* START *

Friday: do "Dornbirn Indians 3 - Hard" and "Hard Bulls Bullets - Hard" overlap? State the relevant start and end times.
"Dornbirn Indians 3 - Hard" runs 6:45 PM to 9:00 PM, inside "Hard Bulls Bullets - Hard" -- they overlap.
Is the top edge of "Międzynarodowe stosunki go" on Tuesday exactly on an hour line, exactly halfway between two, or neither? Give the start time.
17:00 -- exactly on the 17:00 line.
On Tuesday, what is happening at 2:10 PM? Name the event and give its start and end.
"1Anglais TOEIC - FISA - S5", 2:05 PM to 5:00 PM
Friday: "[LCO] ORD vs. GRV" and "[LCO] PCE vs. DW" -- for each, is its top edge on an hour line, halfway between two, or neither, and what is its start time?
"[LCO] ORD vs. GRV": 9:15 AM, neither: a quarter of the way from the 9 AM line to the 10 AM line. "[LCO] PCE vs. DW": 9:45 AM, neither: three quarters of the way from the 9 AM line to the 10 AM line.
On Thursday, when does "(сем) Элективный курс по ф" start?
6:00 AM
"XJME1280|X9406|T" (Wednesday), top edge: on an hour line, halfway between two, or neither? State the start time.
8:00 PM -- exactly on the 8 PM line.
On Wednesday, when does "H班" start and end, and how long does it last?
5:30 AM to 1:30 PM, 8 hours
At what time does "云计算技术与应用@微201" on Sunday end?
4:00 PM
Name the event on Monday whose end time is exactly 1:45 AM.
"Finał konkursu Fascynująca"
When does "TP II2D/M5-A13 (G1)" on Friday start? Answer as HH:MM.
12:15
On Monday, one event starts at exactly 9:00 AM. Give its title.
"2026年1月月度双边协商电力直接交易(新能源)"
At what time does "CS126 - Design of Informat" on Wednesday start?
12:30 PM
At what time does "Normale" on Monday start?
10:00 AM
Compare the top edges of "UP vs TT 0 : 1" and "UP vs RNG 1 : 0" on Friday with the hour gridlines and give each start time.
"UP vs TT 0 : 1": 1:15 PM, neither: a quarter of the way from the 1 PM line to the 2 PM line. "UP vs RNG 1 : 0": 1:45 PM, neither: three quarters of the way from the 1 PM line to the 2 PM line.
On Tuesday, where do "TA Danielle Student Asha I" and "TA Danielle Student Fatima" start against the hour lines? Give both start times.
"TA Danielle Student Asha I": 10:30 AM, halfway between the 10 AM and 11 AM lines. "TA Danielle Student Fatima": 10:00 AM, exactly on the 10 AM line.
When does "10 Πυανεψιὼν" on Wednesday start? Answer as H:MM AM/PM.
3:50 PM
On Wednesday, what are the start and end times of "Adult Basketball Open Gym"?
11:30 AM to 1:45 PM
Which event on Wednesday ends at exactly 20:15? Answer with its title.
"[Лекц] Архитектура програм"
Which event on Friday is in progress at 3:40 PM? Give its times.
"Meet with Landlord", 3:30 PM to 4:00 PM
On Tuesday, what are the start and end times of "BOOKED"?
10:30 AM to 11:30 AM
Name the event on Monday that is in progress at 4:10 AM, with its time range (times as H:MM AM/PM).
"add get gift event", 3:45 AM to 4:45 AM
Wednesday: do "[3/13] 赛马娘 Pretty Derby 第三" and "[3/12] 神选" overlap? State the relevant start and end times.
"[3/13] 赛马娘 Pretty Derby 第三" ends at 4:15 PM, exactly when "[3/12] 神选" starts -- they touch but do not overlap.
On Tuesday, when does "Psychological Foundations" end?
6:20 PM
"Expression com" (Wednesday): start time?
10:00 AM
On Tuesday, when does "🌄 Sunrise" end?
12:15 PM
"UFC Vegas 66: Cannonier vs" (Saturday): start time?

* END *

**TASK BRIEF**
Reproduce every one of the records above verbatim, keeping each one's wording, punctuation, and order unchanged.

**WRITTEN SOLUTION**
Friday: do "Dornbirn Indians 3 - Hard" and "Hard Bulls Bullets - Hard" overlap? State the relevant start and end times.
"Dornbirn Indians 3 - Hard" runs 6:45 PM to 9:00 PM, inside "Hard Bulls Bullets - Hard" -- they overlap.
Is the top edge of "Międzynarodowe stosunki go" on Tuesday exactly on an hour line, exactly halfway between two, or neither? Give the start time.
17:00 -- exactly on the 17:00 line.
On Tuesday, what is happening at 2:10 PM? Name the event and give its start and end.
"1Anglais TOEIC - FISA - S5", 2:05 PM to 5:00 PM
Friday: "[LCO] ORD vs. GRV" and "[LCO] PCE vs. DW" -- for each, is its top edge on an hour line, halfway between two, or neither, and what is its start time?
"[LCO] ORD vs. GRV": 9:15 AM, neither: a quarter of the way from the 9 AM line to the 10 AM line. "[LCO] PCE vs. DW": 9:45 AM, neither: three quarters of the way from the 9 AM line to the 10 AM line.
On Thursday, when does "(сем) Элективный курс по ф" start?
6:00 AM
"XJME1280|X9406|T" (Wednesday), top edge: on an hour line, halfway between two, or neither? State the start time.
8:00 PM -- exactly on the 8 PM line.
On Wednesday, when does "H班" start and end, and how long does it last?
5:30 AM to 1:30 PM, 8 hours
At what time does "云计算技术与应用@微201" on Sunday end?
4:00 PM
Name the event on Monday whose end time is exactly 1:45 AM.
"Finał konkursu Fascynująca"
When does "TP II2D/M5-A13 (G1)" on Friday start? Answer as HH:MM.
12:15
On Monday, one event starts at exactly 9:00 AM. Give its title.
"2026年1月月度双边协商电力直接交易(新能源)"
At what time does "CS126 - Design of Informat" on Wednesday start?
12:30 PM
At what time does "Normale" on Monday start?
10:00 AM
Compare the top edges of "UP vs TT 0 : 1" and "UP vs RNG 1 : 0" on Friday with the hour gridlines and give each start time.
"UP vs TT 0 : 1": 1:15 PM, neither: a quarter of the way from the 1 PM line to the 2 PM line. "UP vs RNG 1 : 0": 1:45 PM, neither: three quarters of the way from the 1 PM line to the 2 PM line.
On Tuesday, where do "TA Danielle Student Asha I" and "TA Danielle Student Fatima" start against the hour lines? Give both start times.
"TA Danielle Student Asha I": 10:30 AM, halfway between the 10 AM and 11 AM lines. "TA Danielle Student Fatima": 10:00 AM, exactly on the 10 AM line.
When does "10 Πυανεψιὼν" on Wednesday start? Answer as H:MM AM/PM.
3:50 PM
On Wednesday, what are the start and end times of "Adult Basketball Open Gym"?
11:30 AM to 1:45 PM
Which event on Wednesday ends at exactly 20:15? Answer with its title.
"[Лекц] Архитектура програм"
Which event on Friday is in progress at 3:40 PM? Give its times.
"Meet with Landlord", 3:30 PM to 4:00 PM
On Tuesday, what are the start and end times of "BOOKED"?
10:30 AM to 11:30 AM
Name the event on Monday that is in progress at 4:10 AM, with its time range (times as H:MM AM/PM).
"add get gift event", 3:45 AM to 4:45 AM
Wednesday: do "[3/13] 赛马娘 Pretty Derby 第三" and "[3/12] 神选" overlap? State the relevant start and end times.
"[3/13] 赛马娘 Pretty Derby 第三" ends at 4:15 PM, exactly when "[3/12] 神选" starts -- they touch but do not overlap.
On Tuesday, when does "Psychological Foundations" end?
6:20 PM
"Expression com" (Wednesday): start time?
10:00 AM
On Tuesday, when does "🌄 Sunrise" end?
12:15 PM
"UFC Vegas 66: Cannonier vs" (Saturday): start time?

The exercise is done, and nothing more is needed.